RECORDS TO USE ▸
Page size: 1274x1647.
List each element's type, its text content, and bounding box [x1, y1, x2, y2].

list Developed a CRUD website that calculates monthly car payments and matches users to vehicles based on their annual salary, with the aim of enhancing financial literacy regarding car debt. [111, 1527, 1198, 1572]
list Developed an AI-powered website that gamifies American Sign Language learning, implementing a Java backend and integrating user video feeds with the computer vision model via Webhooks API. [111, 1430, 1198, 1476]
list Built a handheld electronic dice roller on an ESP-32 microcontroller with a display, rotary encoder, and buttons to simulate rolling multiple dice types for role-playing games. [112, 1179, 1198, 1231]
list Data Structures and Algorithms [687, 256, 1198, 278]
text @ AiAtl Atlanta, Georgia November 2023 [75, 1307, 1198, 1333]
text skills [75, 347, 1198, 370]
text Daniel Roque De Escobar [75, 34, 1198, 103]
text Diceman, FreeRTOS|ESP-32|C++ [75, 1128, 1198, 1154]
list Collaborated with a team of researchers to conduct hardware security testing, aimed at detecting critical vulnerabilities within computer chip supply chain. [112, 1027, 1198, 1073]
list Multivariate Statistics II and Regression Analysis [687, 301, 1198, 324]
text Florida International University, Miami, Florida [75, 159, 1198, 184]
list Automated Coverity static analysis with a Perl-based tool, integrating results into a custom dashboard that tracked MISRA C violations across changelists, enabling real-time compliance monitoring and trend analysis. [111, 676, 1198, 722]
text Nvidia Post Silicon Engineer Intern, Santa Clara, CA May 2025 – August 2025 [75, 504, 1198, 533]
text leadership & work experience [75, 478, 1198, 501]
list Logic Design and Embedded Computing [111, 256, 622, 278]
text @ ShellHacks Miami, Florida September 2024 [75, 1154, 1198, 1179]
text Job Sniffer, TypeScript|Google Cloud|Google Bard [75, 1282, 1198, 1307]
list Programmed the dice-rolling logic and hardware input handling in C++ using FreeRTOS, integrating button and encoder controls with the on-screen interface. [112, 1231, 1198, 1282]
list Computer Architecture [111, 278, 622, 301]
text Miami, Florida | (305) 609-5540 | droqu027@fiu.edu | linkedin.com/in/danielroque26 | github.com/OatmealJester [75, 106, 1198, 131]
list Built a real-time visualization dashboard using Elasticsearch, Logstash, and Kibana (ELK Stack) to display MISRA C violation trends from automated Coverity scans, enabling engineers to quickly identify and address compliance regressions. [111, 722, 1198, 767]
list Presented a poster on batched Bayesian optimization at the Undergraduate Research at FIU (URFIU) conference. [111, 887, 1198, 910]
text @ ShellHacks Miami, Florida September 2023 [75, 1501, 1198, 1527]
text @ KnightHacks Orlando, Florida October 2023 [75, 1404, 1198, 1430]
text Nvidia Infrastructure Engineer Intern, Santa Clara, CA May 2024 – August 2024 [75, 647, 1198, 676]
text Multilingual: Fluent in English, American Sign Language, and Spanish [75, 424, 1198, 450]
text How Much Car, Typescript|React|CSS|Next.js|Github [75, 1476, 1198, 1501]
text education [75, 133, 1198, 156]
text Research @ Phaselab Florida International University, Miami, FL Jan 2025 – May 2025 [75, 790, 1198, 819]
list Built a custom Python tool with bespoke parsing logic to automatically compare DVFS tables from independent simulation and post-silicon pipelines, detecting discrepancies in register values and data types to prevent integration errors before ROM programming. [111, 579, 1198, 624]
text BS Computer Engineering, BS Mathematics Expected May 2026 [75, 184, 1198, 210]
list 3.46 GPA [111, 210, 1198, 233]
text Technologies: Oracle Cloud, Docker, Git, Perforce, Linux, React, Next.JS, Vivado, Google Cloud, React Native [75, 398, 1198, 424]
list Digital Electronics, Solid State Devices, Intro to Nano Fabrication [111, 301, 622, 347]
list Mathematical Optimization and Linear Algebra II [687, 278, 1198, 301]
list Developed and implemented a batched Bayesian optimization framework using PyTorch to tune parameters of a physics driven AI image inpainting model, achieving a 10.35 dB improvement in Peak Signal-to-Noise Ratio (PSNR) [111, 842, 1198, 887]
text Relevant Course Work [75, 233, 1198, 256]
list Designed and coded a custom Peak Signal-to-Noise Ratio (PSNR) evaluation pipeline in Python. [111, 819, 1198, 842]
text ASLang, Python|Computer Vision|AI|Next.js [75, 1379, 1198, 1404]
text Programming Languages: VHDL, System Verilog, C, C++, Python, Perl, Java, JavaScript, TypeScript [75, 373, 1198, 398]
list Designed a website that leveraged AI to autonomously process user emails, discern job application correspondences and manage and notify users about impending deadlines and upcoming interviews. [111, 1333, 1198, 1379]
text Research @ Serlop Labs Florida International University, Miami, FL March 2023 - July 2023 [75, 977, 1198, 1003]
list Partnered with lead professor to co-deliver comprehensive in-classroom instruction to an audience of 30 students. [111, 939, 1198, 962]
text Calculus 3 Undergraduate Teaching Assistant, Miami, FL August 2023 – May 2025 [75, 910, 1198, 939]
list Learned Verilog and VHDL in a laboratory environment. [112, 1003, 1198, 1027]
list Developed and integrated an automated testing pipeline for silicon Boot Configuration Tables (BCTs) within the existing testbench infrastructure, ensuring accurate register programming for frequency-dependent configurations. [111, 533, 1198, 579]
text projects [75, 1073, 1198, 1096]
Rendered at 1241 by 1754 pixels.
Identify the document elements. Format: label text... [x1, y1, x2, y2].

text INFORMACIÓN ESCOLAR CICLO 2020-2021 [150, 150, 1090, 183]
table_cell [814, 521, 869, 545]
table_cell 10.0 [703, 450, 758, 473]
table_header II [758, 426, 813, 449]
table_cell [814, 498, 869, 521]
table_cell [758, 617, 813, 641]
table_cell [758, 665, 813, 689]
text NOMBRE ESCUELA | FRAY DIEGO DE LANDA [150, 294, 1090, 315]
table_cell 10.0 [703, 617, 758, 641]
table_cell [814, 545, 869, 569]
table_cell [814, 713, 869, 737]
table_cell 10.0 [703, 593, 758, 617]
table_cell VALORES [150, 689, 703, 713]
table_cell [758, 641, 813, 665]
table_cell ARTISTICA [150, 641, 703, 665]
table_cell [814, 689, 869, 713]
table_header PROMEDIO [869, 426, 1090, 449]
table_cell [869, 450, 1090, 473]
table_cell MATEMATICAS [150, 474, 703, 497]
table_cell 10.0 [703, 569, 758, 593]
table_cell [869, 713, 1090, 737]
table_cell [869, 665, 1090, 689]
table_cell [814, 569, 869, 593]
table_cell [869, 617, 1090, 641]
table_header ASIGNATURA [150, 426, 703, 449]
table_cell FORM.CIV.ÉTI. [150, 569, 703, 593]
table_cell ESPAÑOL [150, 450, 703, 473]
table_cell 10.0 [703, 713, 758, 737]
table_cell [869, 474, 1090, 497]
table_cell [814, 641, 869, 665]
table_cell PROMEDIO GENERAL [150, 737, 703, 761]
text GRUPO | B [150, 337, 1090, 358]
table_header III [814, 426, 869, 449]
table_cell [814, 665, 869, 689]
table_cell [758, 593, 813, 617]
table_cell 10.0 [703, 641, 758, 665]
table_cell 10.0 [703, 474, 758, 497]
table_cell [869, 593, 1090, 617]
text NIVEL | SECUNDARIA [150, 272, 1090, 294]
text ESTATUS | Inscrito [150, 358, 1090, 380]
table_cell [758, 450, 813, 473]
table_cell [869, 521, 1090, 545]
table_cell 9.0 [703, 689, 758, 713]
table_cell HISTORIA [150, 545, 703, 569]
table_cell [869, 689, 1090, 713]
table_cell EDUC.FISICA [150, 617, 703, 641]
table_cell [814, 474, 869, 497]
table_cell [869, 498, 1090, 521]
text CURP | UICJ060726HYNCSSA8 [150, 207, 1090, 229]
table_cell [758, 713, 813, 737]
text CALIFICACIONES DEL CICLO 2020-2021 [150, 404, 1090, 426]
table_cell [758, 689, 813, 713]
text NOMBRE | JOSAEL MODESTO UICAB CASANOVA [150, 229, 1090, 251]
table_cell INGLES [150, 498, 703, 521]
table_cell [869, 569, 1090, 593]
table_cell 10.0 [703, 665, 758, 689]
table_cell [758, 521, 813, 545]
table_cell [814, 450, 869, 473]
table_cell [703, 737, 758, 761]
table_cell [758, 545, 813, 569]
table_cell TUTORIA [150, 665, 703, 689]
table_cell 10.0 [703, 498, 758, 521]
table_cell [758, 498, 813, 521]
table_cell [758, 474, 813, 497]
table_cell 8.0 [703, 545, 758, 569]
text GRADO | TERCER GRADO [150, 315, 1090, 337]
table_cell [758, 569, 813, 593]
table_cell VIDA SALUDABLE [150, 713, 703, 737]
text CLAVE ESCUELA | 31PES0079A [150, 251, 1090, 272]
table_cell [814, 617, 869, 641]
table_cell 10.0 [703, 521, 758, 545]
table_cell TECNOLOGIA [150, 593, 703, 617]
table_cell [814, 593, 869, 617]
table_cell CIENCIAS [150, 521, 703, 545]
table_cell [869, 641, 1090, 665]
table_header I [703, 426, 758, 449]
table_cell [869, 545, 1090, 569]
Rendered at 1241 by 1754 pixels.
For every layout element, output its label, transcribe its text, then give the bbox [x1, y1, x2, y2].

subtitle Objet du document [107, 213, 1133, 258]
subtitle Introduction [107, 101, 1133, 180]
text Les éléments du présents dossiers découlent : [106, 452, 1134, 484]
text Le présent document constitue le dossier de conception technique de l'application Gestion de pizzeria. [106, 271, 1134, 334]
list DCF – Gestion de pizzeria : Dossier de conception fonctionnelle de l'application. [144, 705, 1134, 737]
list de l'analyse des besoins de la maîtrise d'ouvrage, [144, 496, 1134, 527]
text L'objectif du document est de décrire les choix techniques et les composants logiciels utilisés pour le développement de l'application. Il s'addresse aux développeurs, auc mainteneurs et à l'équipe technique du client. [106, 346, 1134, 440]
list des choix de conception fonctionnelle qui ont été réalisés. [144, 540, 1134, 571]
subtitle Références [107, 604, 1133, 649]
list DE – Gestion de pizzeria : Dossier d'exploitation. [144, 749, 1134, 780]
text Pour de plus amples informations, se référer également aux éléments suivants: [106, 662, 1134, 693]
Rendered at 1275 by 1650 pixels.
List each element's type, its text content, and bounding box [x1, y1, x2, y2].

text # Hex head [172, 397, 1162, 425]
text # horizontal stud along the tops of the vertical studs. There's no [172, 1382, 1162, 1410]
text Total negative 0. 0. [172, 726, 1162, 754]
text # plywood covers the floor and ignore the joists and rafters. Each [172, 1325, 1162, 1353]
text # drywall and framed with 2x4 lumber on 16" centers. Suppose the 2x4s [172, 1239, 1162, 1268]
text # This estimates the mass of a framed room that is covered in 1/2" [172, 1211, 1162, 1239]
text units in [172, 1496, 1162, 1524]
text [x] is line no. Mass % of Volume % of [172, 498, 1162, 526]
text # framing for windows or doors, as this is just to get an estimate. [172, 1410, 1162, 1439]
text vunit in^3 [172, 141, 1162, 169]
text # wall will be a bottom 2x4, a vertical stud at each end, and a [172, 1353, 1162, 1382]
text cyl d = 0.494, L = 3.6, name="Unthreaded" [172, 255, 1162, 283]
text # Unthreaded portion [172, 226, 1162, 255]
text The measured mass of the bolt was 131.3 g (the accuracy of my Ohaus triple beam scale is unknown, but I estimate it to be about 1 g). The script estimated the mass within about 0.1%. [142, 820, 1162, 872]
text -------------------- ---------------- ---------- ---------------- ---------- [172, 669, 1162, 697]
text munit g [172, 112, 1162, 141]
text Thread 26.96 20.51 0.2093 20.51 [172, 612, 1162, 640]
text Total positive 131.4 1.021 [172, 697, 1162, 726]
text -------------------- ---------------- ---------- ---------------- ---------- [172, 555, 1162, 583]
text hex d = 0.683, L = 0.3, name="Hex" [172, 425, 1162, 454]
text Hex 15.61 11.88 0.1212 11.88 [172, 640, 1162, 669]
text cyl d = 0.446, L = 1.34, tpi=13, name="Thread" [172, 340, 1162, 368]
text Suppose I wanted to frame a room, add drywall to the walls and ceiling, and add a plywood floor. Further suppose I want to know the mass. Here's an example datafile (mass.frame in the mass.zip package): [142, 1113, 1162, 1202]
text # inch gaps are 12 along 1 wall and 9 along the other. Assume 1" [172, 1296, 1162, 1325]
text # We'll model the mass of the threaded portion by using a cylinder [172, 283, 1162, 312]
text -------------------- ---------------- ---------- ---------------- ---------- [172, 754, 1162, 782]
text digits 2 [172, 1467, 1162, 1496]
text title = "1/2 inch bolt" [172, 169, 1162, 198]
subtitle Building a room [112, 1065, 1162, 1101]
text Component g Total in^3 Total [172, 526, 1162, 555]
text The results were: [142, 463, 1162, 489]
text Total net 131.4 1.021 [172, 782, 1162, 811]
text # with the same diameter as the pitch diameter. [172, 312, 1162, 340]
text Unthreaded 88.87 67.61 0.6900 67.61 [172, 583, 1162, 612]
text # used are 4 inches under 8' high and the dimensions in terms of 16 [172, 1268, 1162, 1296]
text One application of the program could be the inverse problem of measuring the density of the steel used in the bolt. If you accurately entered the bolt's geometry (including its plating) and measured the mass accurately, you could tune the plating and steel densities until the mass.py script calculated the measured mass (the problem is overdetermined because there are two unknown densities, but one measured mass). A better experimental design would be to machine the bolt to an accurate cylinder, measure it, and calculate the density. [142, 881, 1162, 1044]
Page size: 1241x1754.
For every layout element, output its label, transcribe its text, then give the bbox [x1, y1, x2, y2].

WHAT IS NEEDED ▸ Copy out the lines exactly, starting with the line containing "text INFORMACIÓN ESCOLAR" and going on through the line containing "table_cell [814, 545, 869, 569]".

FINISHED EXERCISE ▸
text INFORMACIÓN ESCOLAR CICLO 2020-2021 [150, 150, 1090, 183]
table_cell [814, 521, 869, 545]
table_cell 10.0 [703, 450, 758, 473]
table_header II [758, 426, 813, 449]
table_cell [814, 498, 869, 521]
table_cell [758, 617, 813, 641]
table_cell [758, 665, 813, 689]
text NOMBRE ESCUELA | FRAY DIEGO DE LANDA [150, 294, 1090, 315]
table_cell 10.0 [703, 617, 758, 641]
table_cell [814, 545, 869, 569]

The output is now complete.